Thursday, June 03, 2004

Abu Ghraib

The ACLU has now filed a lawsuit against the Department of Defense for refusing to release records of prisoner treatment that the ACLU requested under the Freedom of Information Act last fall, ACLU et al. v. Department of Defense et al., filed in the Southern District of New York.

The Defense Department refused to process the October FOIA request because...

...the material was not 'breaking news' and that the failure to expedite the request would not 'endanger the life or safety of any individual.' Full compliance with the request, the ACLU said, would have required the Defense Department to release records related to the emerging scandal at Abu Ghraib. It would also have required the release of records describing any measures taken by the Defense Department to prevent torture and abuse.

...The FOIA request was filed in October 2003 by the ACLU and four other organizations: the Center for Constitutional Rights, Physicians for Human Rights, Veterans for Common Sense, and Veterans for Peace. The requesters are currently considering litigation to force compliance with the seven-month-old request. source


Plus...

Hundreds of Iraqi prisoners were held in Abu Ghraib prison for prolonged periods despite a lack of evidence that they posed a security threat to American forces, according to an Army report completed last fall.
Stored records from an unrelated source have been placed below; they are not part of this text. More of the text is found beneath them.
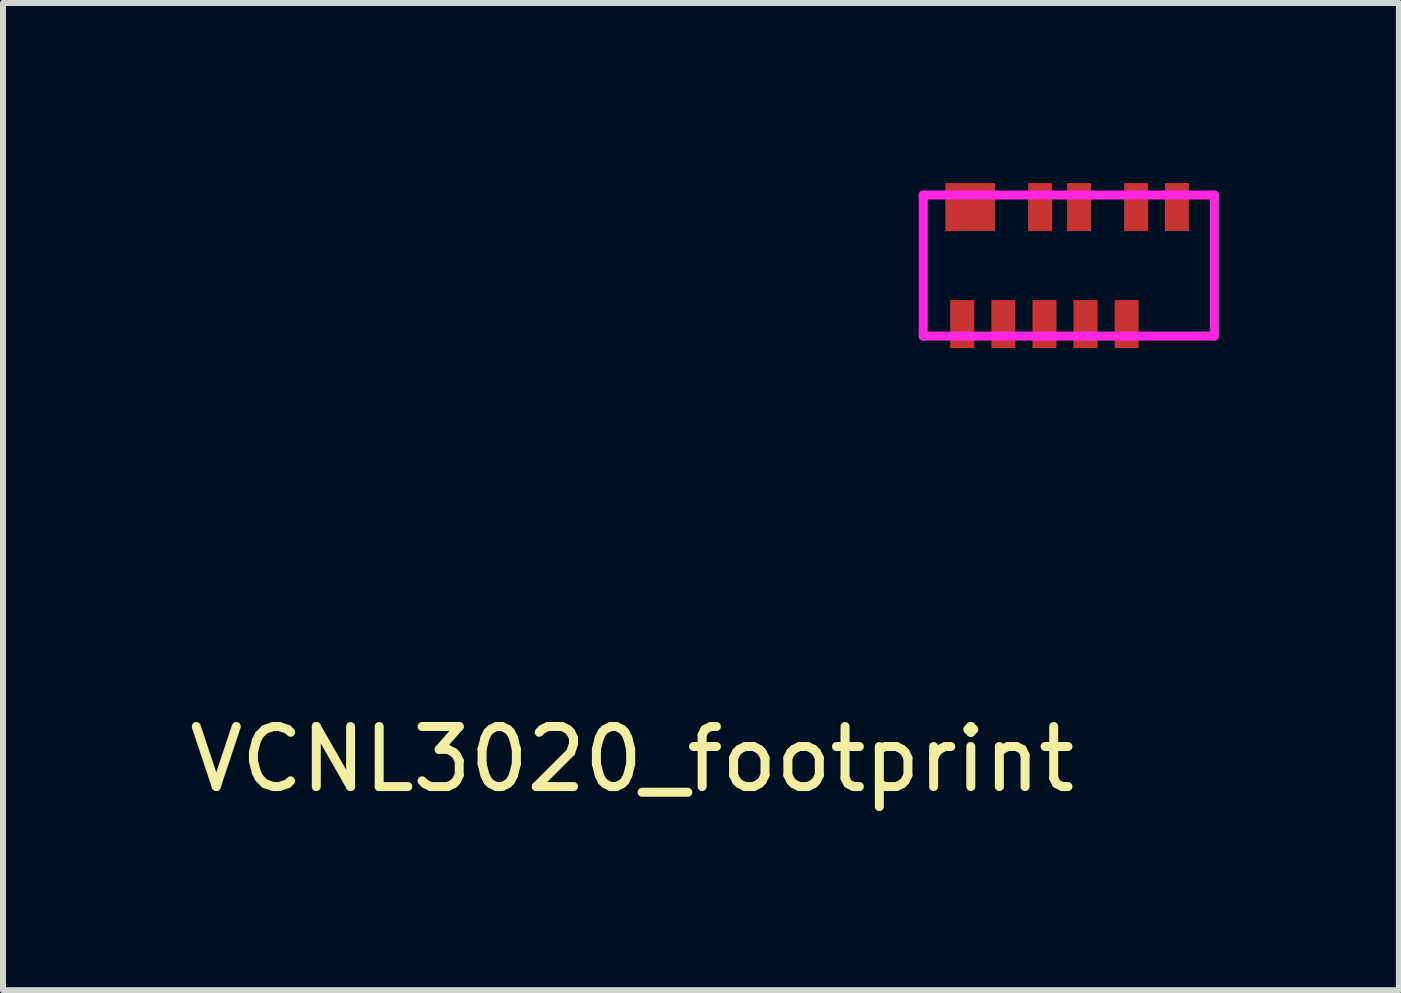
<source format=kicad_pcb>
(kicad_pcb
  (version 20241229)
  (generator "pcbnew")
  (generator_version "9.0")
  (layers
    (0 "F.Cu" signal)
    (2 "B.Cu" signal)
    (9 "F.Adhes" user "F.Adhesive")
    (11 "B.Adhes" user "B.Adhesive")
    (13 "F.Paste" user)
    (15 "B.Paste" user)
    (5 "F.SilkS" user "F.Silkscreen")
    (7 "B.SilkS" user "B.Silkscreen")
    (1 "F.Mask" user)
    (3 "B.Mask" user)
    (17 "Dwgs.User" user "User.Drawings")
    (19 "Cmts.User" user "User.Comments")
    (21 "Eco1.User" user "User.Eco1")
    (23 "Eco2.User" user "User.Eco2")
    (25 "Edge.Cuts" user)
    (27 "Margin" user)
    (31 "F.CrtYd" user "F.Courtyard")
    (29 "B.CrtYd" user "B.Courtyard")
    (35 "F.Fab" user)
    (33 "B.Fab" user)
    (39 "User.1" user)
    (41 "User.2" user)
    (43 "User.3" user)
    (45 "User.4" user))
  (footprint "VCNL3020_footprint"
    (layer "F.Cu")
    (at 12.332 2.55)
    (property "Reference" "VCNL3020_footprint" (at -4.85 7.05 0) (layer "F.SilkS") (effects (font (size 1 1) (thickness 0.15))))
    (attr through_hole)
    (fp_line (start 0 -2.35) (end 4.85 -2.35) (stroke (width 0.15) (type solid)) (layer "F.CrtYd"))
    (fp_line (start 0 0) (end 0 -2.35) (stroke (width 0.15) (type solid)) (layer "F.CrtYd"))
    (fp_line (start 4.85 -2.35) (end 4.85 0) (stroke (width 0.15) (type solid)) (layer "F.CrtYd"))
    (fp_line (start 4.85 0) (end 0 0) (stroke (width 0.15) (type solid)) (layer "F.CrtYd"))
    (pad "1" smd rect (at 0.65 -0.2) (size 0.4 0.8) (layers "F.Cu" "F.Mask" "F.Paste"))
    (pad "2" smd rect (at 1.335 -0.2) (size 0.4 0.8) (layers "F.Cu" "F.Mask" "F.Paste"))
    (pad "3" smd rect (at 2.02 -0.2) (size 0.4 0.8) (layers "F.Cu" "F.Mask" "F.Paste"))
    (pad "4" smd rect (at 2.705 -0.2) (size 0.4 0.8) (layers "F.Cu" "F.Mask" "F.Paste"))
    (pad "5" smd rect (at 3.39 -0.2) (size 0.4 0.8) (layers "F.Cu" "F.Mask" "F.Paste"))
    (pad "6" smd rect (at 4.227 -2.15) (size 0.4 0.8) (layers "F.Cu" "F.Mask" "F.Paste"))
    (pad "7" smd rect (at 3.547 -2.15) (size 0.4 0.8) (layers "F.Cu" "F.Mask" "F.Paste"))
    (pad "8" smd rect (at 2.597 -2.15) (size 0.4 0.8) (layers "F.Cu" "F.Mask" "F.Paste"))
    (pad "9" smd rect (at 1.947 -2.15) (size 0.4 0.8) (layers "F.Cu" "F.Mask" "F.Paste"))
    (pad "10" smd rect (at 0.783 -2.15) (size 0.827 0.8) (layers "F.Cu" "F.Mask" "F.Paste")))
  (gr_rect
    (start -3 -3)
    (end 20.257 13.448)
    (stroke (width 0.1) (type default))
    (fill no)
    (layer "Edge.Cuts")))
</source>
The unpublished report, by Maj. Gen. Donald J. Ryder, reflects what other senior Army officers have described as a deep concern among some American officers and officials in Iraq over the refusal of top American commanders in Baghdad to authorize the release of so-called security prisoners.
  NY Times article

And, as for ever getting to the bottom of it - or, rather, the top....

"I can't tell if all the inquiries represent attempts to patch new holes opening in the boat every day, or if they're part of some carefully designed strategy to have lots of activity going on around the center of this thing without probing the center itself," said John Hamre, who served as deputy secretary of defense under President Bill Clinton and now heads the Center for Strategic and International Studies in Washington.

With one inquiry completed and five more underway -- not to mention dozens of criminal investigations into alleged abusive treatment of detainees inside and outside military-run facilities -- Pentagon officials continue to promise that all trails will be pursued wherever they lead and that the guilty will be held accountable.

But some military lawyers, lawmakers and defense experts point to what they see as fundamental shortcomings: Most of the probes involve the Army investigating itself, they say, and each investigation is focused on only one aspect or another of the burgeoning scandal -- the role of military intelligence personnel who served as interrogators, for instance, or the adequacy of training of reservists or the need for revisions in Army training and doctrine.

No investigating authority has been given the specific task of assessing the roles of top authorities either in the U.S. Central Command or at the Pentagon.